Source document
━━━

I doubt that Andrew remembers that conversation. I know that I don’t remember much from when I was five years old.

But this past week, while I was on vacation, I was reminded of all that Dad fixed and built. Times I watched him work on a project, and times I worked along side of him to fix something or build something. I thought of him while I was trying to fix a leakage problem in the basement (“Well, Dad, how far down should I dig outside – three feet deep enough? How should I remove this paneling without ruining everything?”); while I was making some improvements in the electrical system (“Heck, Dad, these outlet boxes aren’t even attached to anything! And how come the bx cable doesn’t go all the way up to the box? And how do I rewire this ceiling fixture if all the old wire is brittle?”); while I was cleaning out the sump pump basin. (“Gosh, Dad, I guess there’s nothing quite like the experience of lying on your stomach and pouring filthy gobs of slop water all over yourself!”)

But I really started thinking about Andrew’s Grandpa Vrtis when my son Jeremy gave me a working model trebuchet that my youngest brother Ray had once used in a science fair project on “Physics and Medieval Siege Machines – Catapults (torsion), Onagers (tension) and Trebuchets (gravity)”. It had been at Dad’s house long after Ray left home, and Ray had left it in Jeremy’s care after my Dad had died and the house was sold. Jeremy gave it to me to pass on to Andrew, whose sixth grade Social Studies class was studying the medieval period, and his class was doing a similar project on medieval war machines.

━━━

Supplied information
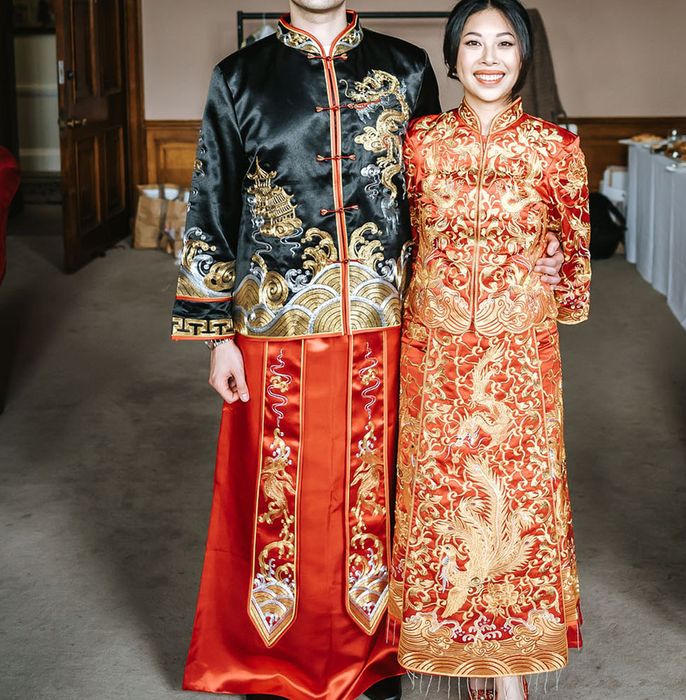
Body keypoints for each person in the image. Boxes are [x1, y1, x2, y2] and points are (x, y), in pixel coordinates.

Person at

━━━

What you are asked to do
From the passage on Dad's repairs and projects, return the words between "But I really" and "medieval war machines.", inclusive, copied character for character.

Task result
But I really started thinking about Andrew’s Grandpa Vrtis when my son Jeremy gave me a working model trebuchet that my youngest brother Ray had once used in a science fair project on “Physics and Medieval Siege Machines – Catapults (torsion), Onagers (tension) and Trebuchets (gravity)”. It had been at Dad’s house long after Ray left home, and Ray had left it in Jeremy’s care after my Dad had died and the house was sold. Jeremy gave it to me to pass on to Andrew, whose sixth grade Social Studies class was studying the medieval period, and his class was doing a similar project on medieval war machines.